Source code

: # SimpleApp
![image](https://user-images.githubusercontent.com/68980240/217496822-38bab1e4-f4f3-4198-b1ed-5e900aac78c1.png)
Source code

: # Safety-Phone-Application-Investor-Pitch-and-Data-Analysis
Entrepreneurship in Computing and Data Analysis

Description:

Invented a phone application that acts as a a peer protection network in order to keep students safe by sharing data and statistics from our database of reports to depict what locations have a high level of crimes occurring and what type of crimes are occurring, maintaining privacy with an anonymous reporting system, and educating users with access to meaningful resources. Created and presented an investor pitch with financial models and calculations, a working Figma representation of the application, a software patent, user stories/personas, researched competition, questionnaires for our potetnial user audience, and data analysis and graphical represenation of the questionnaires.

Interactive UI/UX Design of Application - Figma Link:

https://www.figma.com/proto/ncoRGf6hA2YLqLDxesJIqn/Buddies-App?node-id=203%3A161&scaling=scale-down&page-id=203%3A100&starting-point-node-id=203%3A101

+++

* _What to produce_: Across the entries above, count the lines with the word "https" and report that count by itself.

* _Answer to the problem_: 2